Baroness D’Souza on the encroaching power of the executive

Frances D’Souza

 

My really big concern is the increasing power of the executive; this has been going on for years and years. It’s becoming extreme at the moment whereby we are getting bills which have been passed by the Commons which are essentially what we would call skeleton bills. These are really just broad outlines – and all the detail is being inserted by means of statutory instruments and secondary legislation which is unammendable.

In the Lords our options are limited if the government decides to do that. We can either put down what’s called a fatal motion and vote on it and win. That’s extremely rare and has happened only a handful of times since World War II. The last time we did it was in relation to Universal Credit. This motion was overwhelmingly supported by peers on all sides of the House, include Tories. But it was so frowned upon by the powers-that-be that they commissioned a special enquiry into the power of the House of Lords.

Of course this whole question goes all the way back over a hundred years to Lloyd George and to the Asquith administration, and the passage of the legislation which curbed the power of the Lords. The Parliament Act means that the Lords can create a delay of a year but it also ultimately means that the government gets its way. That’s right when you consider that the Commons is elected and the Lords isn’t.

Even so, we’re now at a point where the government is getting all sorts of things past Parliament because of unchallengeable executive orders. I find this truly worrying. The person who did the most on this was Igor Judge, who sadly died in November 2023. He was a convenor in the House of Lords and an absolutely masterly speechmaker. He will be sorely missed.

The only really effective check on government action are the Select Committees. These at least have the effect of making Ministers wary about what they do because they are going to have to answer to them. That fact alone makes the Public Accounts Committee, the Constitutional Committee, the Foreign Affairs Committee and so on quite powerful. But in the end these encounters occur after the event and that of course places severe limits on their power.

You might recall also that Dominic Cummings refused once to attend the Digital, Culture, Media and Sport Committee. I had thought up until recently that to refuse to appear before a Select Committee was a sort of hanging offence and that the Committees had the power to command Ministers to attend. That turns out not to be the case.

That particular episode makes one wonder also whether there should be parliamentary oversight of the appointment of special advisors – or SPADs as they’ve become known.

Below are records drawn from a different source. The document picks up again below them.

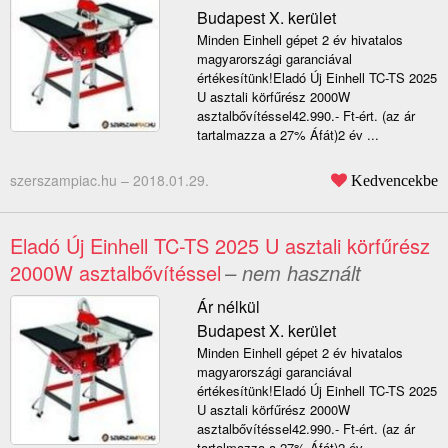
Budapest X. kerület
Minden Einhell gépet 2 év hivatalos
magyarországi garanciával
értékesítünk!Eladó Új Einhell TC-TS 2025
U asztali körfűrész 2000W
asztalbővítéssel42.990.- Ft-ért. (az ár
tartalmazza a 27% Áfát)2 év ...
szerszampiac.hu –
2018.01.29.
Kedvencekbe
Eladó Új Einhell TC-TS 2025 U asztali körfűrész
2000W asztalbővítéssel
– nem használt
Ár nélkül
Budapest X. kerület
Minden Einhell gépet 2 év hivatalos
magyarországi garanciával
értékesítünk!Eladó Új Einhell TC-TS 2025
U asztali körfűrész 2000W
asztalbővítéssel42.990.- Ft-ért. (az ár
tartalmazza a 27% Áfát)2 év ...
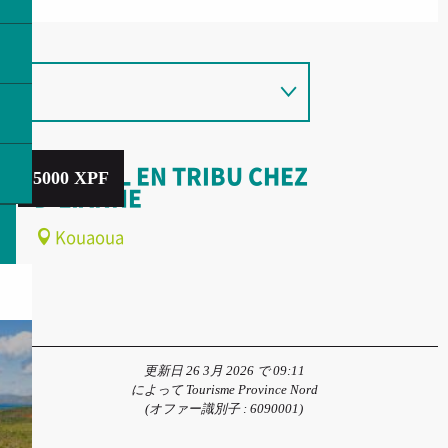
ACCUEIL EN TRIBU CHEZ
5000
XPF
D'LIANNE
Kouaoua
更新日 26 3月 2026 で 09:11
によって Tourisme Province Nord
(オファー識別子 :
6090001
)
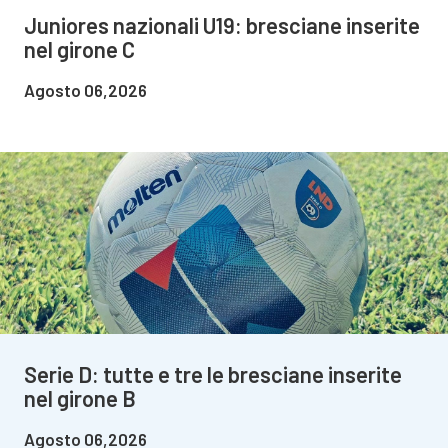
Juniores nazionali U19: bresciane inserite
nel girone C
Agosto 06,2026
Serie D: tutte e tre le bresciane inserite
nel girone B
Agosto 06,2026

Look, for instance, at the appointment of Richard Sharp as Chairman of the BBC. Regardless of the rights and wrongs of that, the perception was always very dicey: he was somehow involved in brokering a loan for a very needy and irresponsible Prime Minister and then, hey presto, he became the chair!

This isn’t an isolated instance. The government puts in people who it knows will be safe on their terms: it shows the way in which democracy can be undermined. We cannot escape the fact that the institutions of democracy are increasingly in the gift of the government.

In a curious way, the Conservatives had the antithesis of all this in the shape of Lady May. Whatever one might think of her premiership, she is extraordinarily respected today as a backbencher: she embodies that sense of public duty which has all but left government. I had a drink with her shortly after she stepped down and I said: “I don’t know how you get out of bed in the morning when they’re treating you like that.” She replied: “You can do it if you think it is right.” It is impossible not to respect that.

I got a different answer with another former prime minister in a similar encounter. I once asked Sir John Major why he didn’t come to the Lords and he said: “I have been so bruised by politics, I just can’t go near it.” Well, who can blame him?